Problem.
Write out every entry precisely as given, leaving the pictures out.

*** Opening Input for this task ***

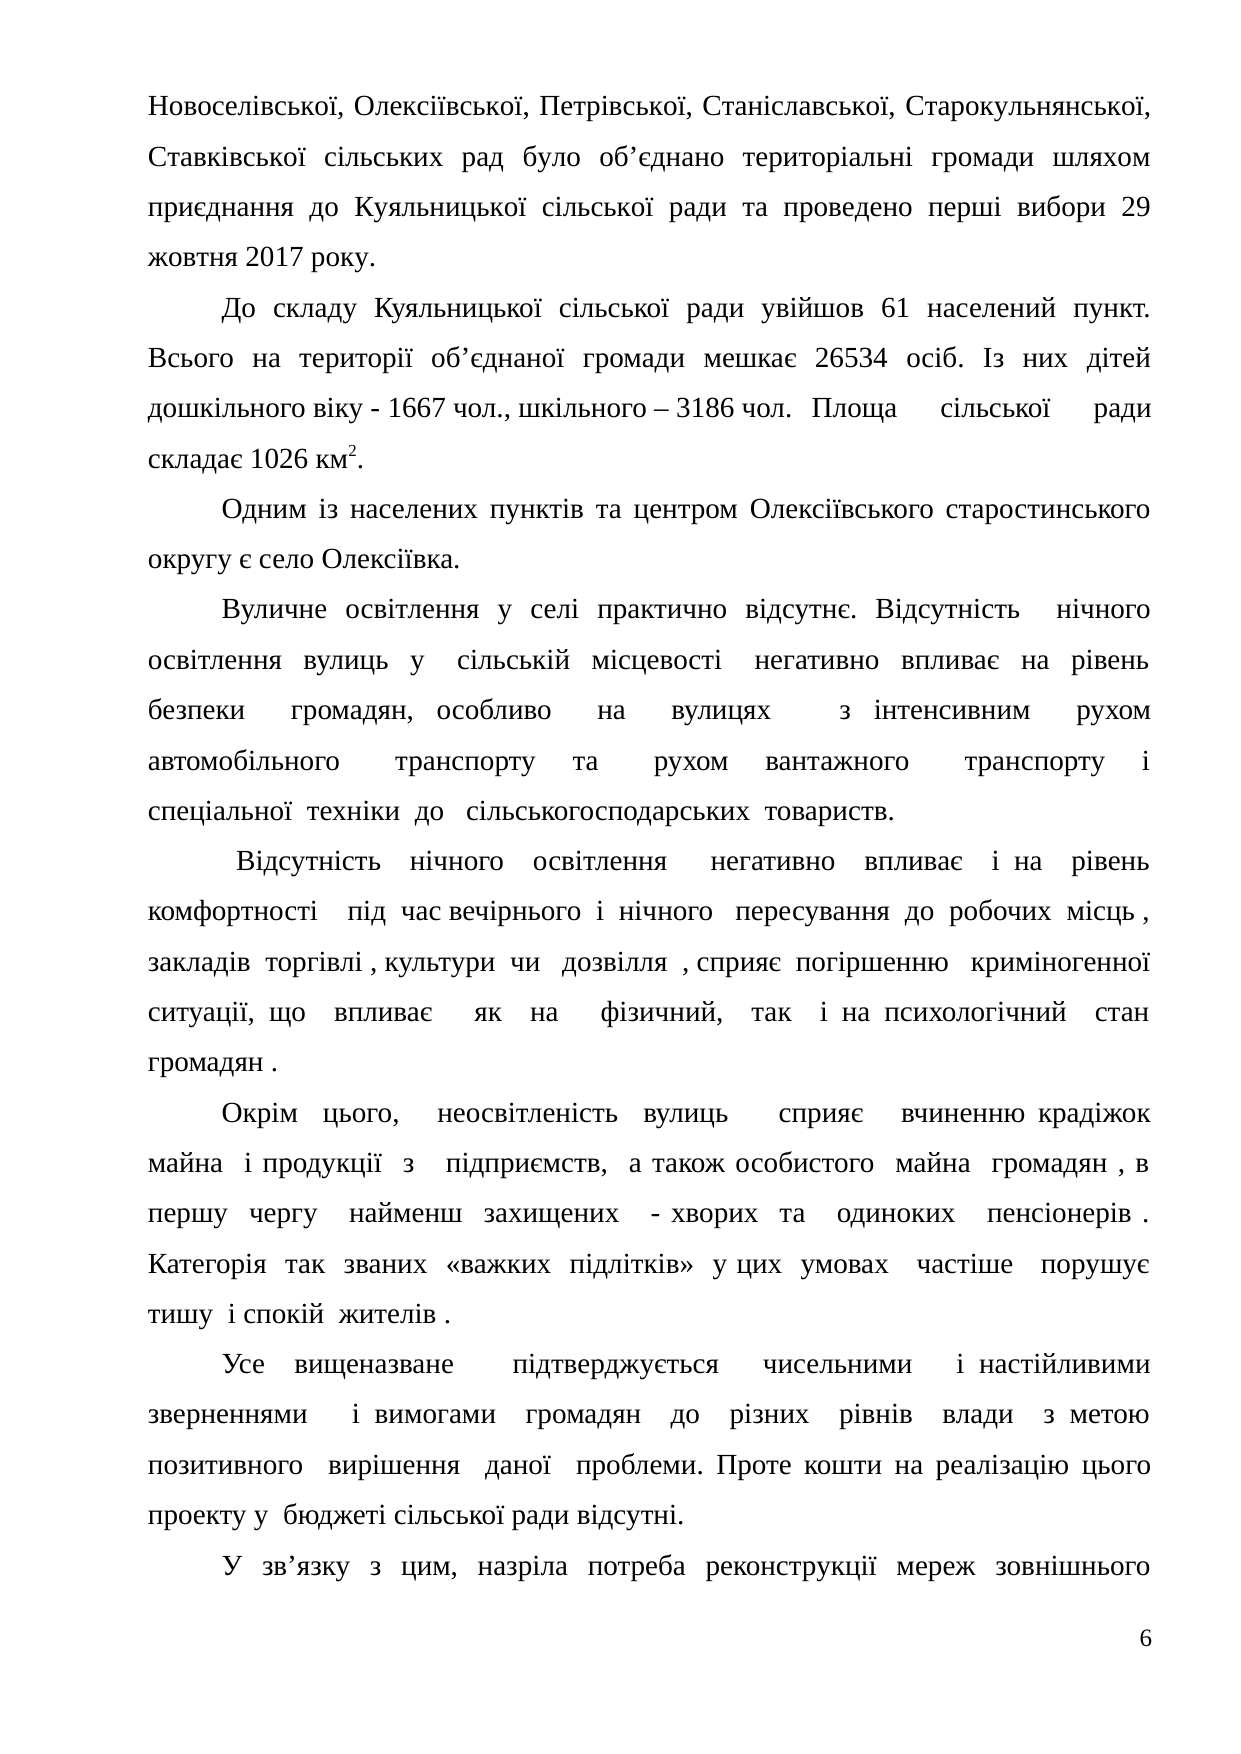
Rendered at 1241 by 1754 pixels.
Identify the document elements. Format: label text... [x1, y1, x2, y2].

text Одним із населених пунктів та центром Олексіївського старостинського округу є село Олексіївка. [148, 491, 1152, 575]
text Усе вищеназване підтверджується чисельними і настійливими зверненнями і вимогами громадян до різних рівнів влади з метою позитивного вирішення даної проблеми. Проте кошти на реалізацію цього проекту у бюджеті сільської ради відсутні. [148, 1346, 1152, 1531]
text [148, 88, 1152, 273]
text До складу Куяльницької сільської ради увійшов 61 населений пункт. Всього на території об’єднаної громади мешкає 26534 осіб. Із них дітей дошкільного віку - 1667 чол., шкільного – 3186 чол. Площа сільської ради складає 1026 км2. [148, 290, 1152, 474]
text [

*** Closing Input for this task ***

The answer.
Rendered at 1241 by 1754 pixels.
Identify the document elements. Format: label text... [x1, y1, x2, y2].

text Одним із населених пунктів та центром Олексіївського старостинського округу є село Олексіївка. [148, 491, 1152, 575]
text Усе вищеназване підтверджується чисельними і настійливими зверненнями і вимогами громадян до різних рівнів влади з метою позитивного вирішення даної проблеми. Проте кошти на реалізацію цього проекту у бюджеті сільської ради відсутні. [148, 1346, 1152, 1531]
text [148, 88, 1152, 273]
text До складу Куяльницької сільської ради увійшов 61 населений пункт. Всього на території об’єднаної громади мешкає 26534 осіб. Із них дітей дошкільного віку - 1667 чол., шкільного – 3186 чол. Площа сільської ради складає 1026 км2. [148, 290, 1152, 474]
text [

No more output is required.